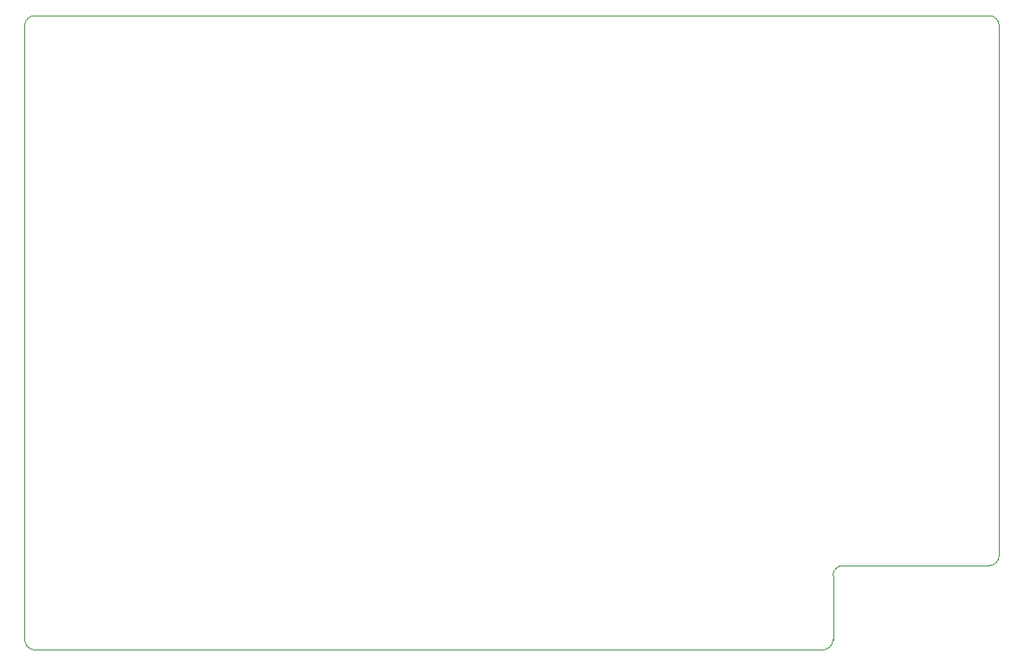
<source format=gbr>
%TF.GenerationSoftware,KiCad,Pcbnew,9.0.0*%
%TF.CreationDate,2025-05-06T12:07:41+02:00*%
%TF.ProjectId,Processing_board,50726f63-6573-4736-996e-675f626f6172,rev?*%
%TF.SameCoordinates,Original*%
%TF.FileFunction,Profile,NP*%
%FSLAX46Y46*%
G04 Gerber Fmt 4.6, Leading zero omitted, Abs format (unit mm)*
G04 Created by KiCad (PCBNEW 9.0.0) date 2025-05-06 12:07:41*
%MOMM*%
%LPD*%
G01*
G04 APERTURE LIST*
%TA.AperFunction,Profile*%
%ADD10C,0.050000*%
%TD*%
G04 APERTURE END LIST*
D10*
X173000000Y-119750000D02*
X158750000Y-119750000D01*
X157750000Y-127000000D02*
G75*
G02*
X156750000Y-128000000I-1000000J0D01*
G01*
X173000000Y-66000000D02*
G75*
G02*
X174000000Y-67000000I0J-1000000D01*
G01*
X174000000Y-67000000D02*
X174000000Y-118750000D01*
X157750000Y-120750000D02*
X157750000Y-127000000D01*
X174000000Y-118750000D02*
G75*
G02*
X173000000Y-119750000I-1000000J0D01*
G01*
X78750000Y-67000000D02*
G75*
G02*
X79750000Y-66000000I1000000J0D01*
G01*
X78750000Y-127000000D02*
X78750000Y-67000000D01*
X79750000Y-66000000D02*
X173000000Y-66000000D01*
X79750000Y-128000000D02*
G75*
G02*
X78750000Y-127000000I0J1000000D01*
G01*
X157750000Y-120750000D02*
G75*
G02*
X158750000Y-119750000I1000000J0D01*
G01*
X156750000Y-128000000D02*
X79750000Y-128000000D01*
M02*

</source>
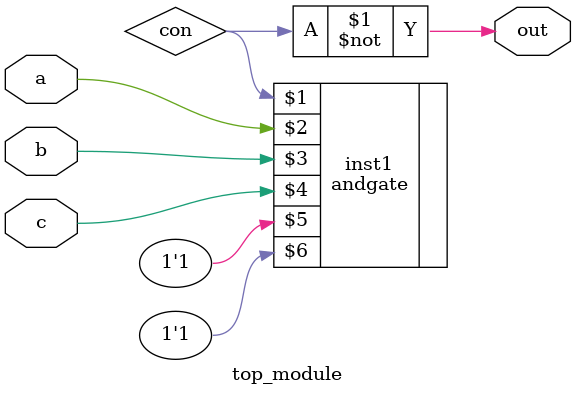
<source format=v>
module top_module (input a, input b, input c, output out);//
	wire con;
    andgate inst1 ( con, a, b, c, 1'b1, 1'b1);
    assign out = ~con;

endmodule

</source>
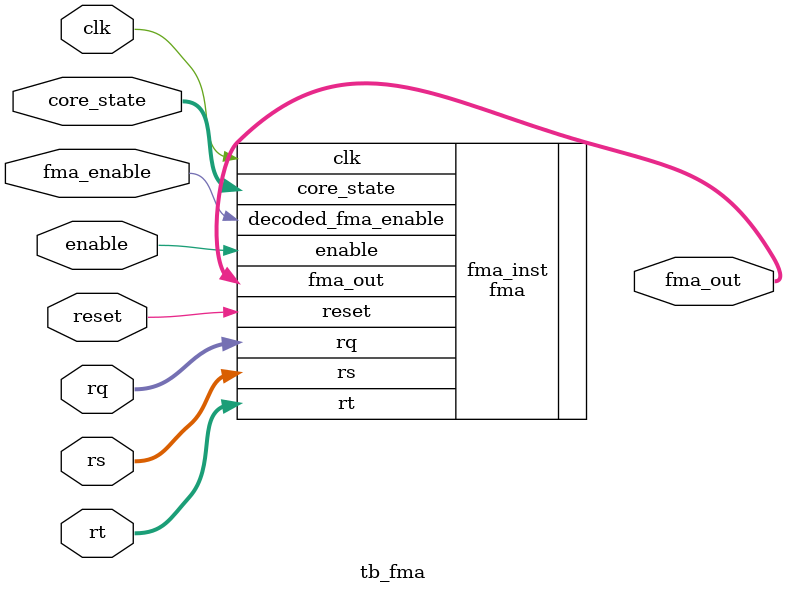
<source format=sv>
`default_nettype none
`timescale 1ns/1ns

module tb_fma #(
    parameter DATA_BITS = 16  // Q1.15 fixed-point width
) (
    input wire clk,
    input wire reset,
    input wire enable,
    
    // Control inputs
    input wire [2:0] core_state,
    input wire fma_enable,
    
    // Q1.15 data inputs
    input wire [DATA_BITS-1:0] rs,    // Input/Activation
    input wire [DATA_BITS-1:0] rt,    // Weight
    input wire [DATA_BITS-1:0] rq,    // Previous accumulator value
    
    // Output
    output wire [DATA_BITS-1:0] fma_out
);

    // Instantiate the FMA unit
    fma #(
        .DATA_BITS(DATA_BITS)
    ) fma_inst (
        .clk(clk),
        .reset(reset),
        .enable(enable),
        .core_state(core_state),
        .decoded_fma_enable(fma_enable),
        .rs(rs),
        .rt(rt),
        .rq(rq),
        .fma_out(fma_out)
    );

    // VCD dump for waveform viewing
    initial begin
        $dumpfile("build/waves/fma.vcd");
        $dumpvars(0, tb_fma);
    end

endmodule


</source>
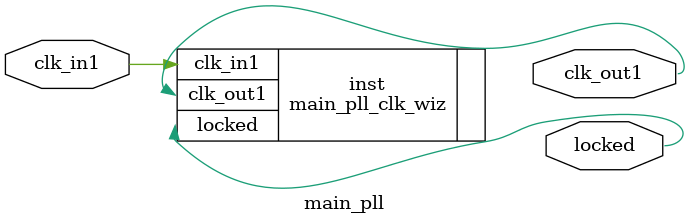
<source format=v>


`timescale 1ps/1ps

(* CORE_GENERATION_INFO = "main_pll,clk_wiz_v6_0_3_0_0,{component_name=main_pll,use_phase_alignment=true,use_min_o_jitter=false,use_max_i_jitter=false,use_dyn_phase_shift=false,use_inclk_switchover=false,use_dyn_reconfig=false,enable_axi=0,feedback_source=FDBK_AUTO,PRIMITIVE=MMCM,num_out_clk=1,clkin1_period=31.250,clkin2_period=10.0,use_power_down=false,use_reset=false,use_locked=true,use_inclk_stopped=false,feedback_type=SINGLE,CLOCK_MGR_TYPE=NA,manual_override=false}" *)

module main_pll 
 (
  // Clock out ports
  output        clk_out1,
  // Status and control signals
  output        locked,
 // Clock in ports
  input         clk_in1
 );

  main_pll_clk_wiz inst
  (
  // Clock out ports  
  .clk_out1(clk_out1),
  // Status and control signals               
  .locked(locked),
 // Clock in ports
  .clk_in1(clk_in1)
  );

endmodule

</source>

- _WHAT TO DO_
Provide only the number of lines above that contain the word "Profile".

- _EXPECTED OUTPUT_
2